Set up safe methods of data backup, storage, and recovery. Put an archiving system in place for your files and inbox. Create a backup policy that mandates a full backup once a month, and then implement the system you just configured. If your company outsources any element of its backup and recovery procedures, you should prepare for the potential that one of your partners employs a malicious insider.
Providing frequent anti-phishing training is one way to cut down on the number of people used as pawns. Sending phishing emails to different employees is one way to find out how many people are aware that they are being targeted by cybercriminals and how many are fooled. If certain users did not spot the phishing email as suspicious, you can direct your attention to training them. The number of available pawns may be reduced as a result.
Employees can be taught to recognise potentially harmful actions taken by co-workers and encouraged to report them to the appropriate departments (IT, HR). An anonymous tip from an employee can protect the company against a former employee who has become a turncloak.
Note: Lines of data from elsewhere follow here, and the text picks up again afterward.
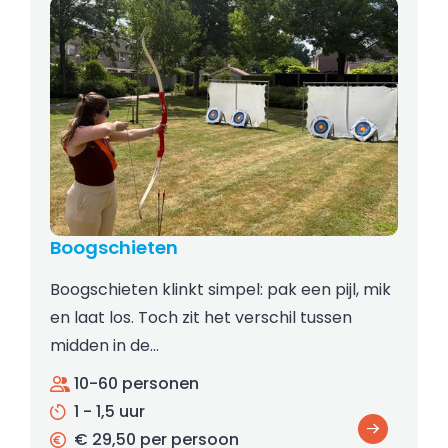
Boogschieten
Boogschieten klinkt simpel: pak een pijl, mik
en laat los. Toch zit het verschil tussen
midden in de…
10-60 personen
1 - 1,5 uur
€ 29,50 per persoon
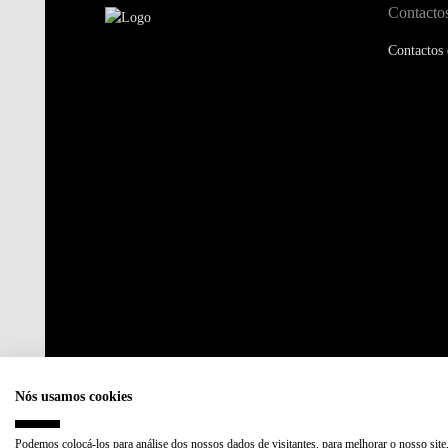
Contacto
Contactos 
Nós usamos cookies
Podemos colocá-los para análise dos nossos dados de visitantes, para melhorar o nosso site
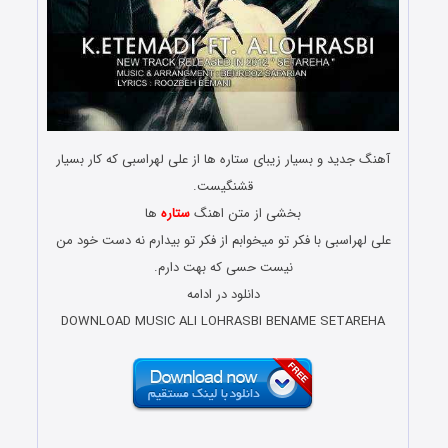
آهنگ جدید و بسیار زیبای ستاره ها از علی لهراسبی که کار بسیار
قشنگیست.
بخشی از متن اهنگ
ستاره
ها
علی لهراسبی با فکر تو میخوابم از فکر تو بیدارم نه دست خود من
نیست حسی که بهت دارم.
دانلود در ادامه
DOWNLOAD MUSIC ALI LOHRASBI BENAME SETAREHA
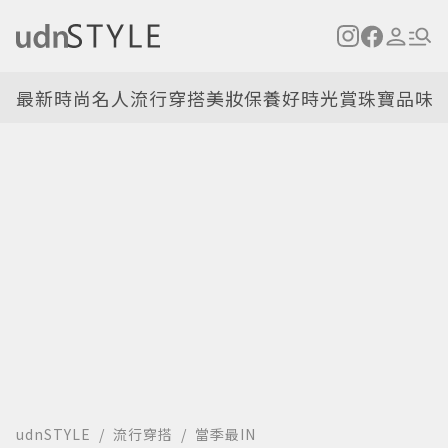
最新
時尚名人
流行穿搭
美妝保養
好時光
賞珠寶
品味
udnSTYLE
流行穿搭
當季最IN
Make sure your firewall is set up correctly. Start by blocking all possible hosts and ports, and then add the necessary ones back in. Put in place a demilitarised zone (DMZ). Avoid using services like VPN and FTP, and make sure that no mission-critical infrastructure connects directly to the internet. Limit users' ability to freely roam the network by isolating them into separate virtual local area networks (VLANs) designated by departments. Collect data representing typical operation of network components.
Develop a thorough understanding of your most important assets, as well as the risks they face and the ways in which they might be compromised. Do not forget to factor in the many potential dangers posed by sabotage from within. The next step is to rank the threats in order of importance and upgrade your IT security measures accordingly.
Establish stringent standards and procedures for the handling of passwords and online accounts. Every user who logs into one of your systems should be required to provide credentials that are exclusive to them; each user should have a different login ID and password.
All device logs should be kept for at least a few years to facilitate incident investigation and make sure evidence from the past can be quickly accessed. Incorporate enterprise-wide visibility with the help of log monitoring and change auditing tools. Always keep an eye on and record any significant alterations made to your IT infrastructure. For instance, perform frequent audits of permissions to check for privilege creep.
Traditional security solutions, such as intrusion detection and firewalls, are designed to thwart attacks from the outside and cannot see internal threats. An authorised login can be used by an attacker, and the security procedures in place might not notice anything out of the ordinary. Also, if they are familiar with the security procedures, malicious insiders have a better chance of evading discovery.
Instead of relying on a single solution, it is best to diversify your insider attack detection strategy to ensure the safety of all your assets. Multiple tools, working together, are required for an effective insider threat detection system in order to monitor insider behaviour and sift through the massive number of warnings in order to find the serious threats.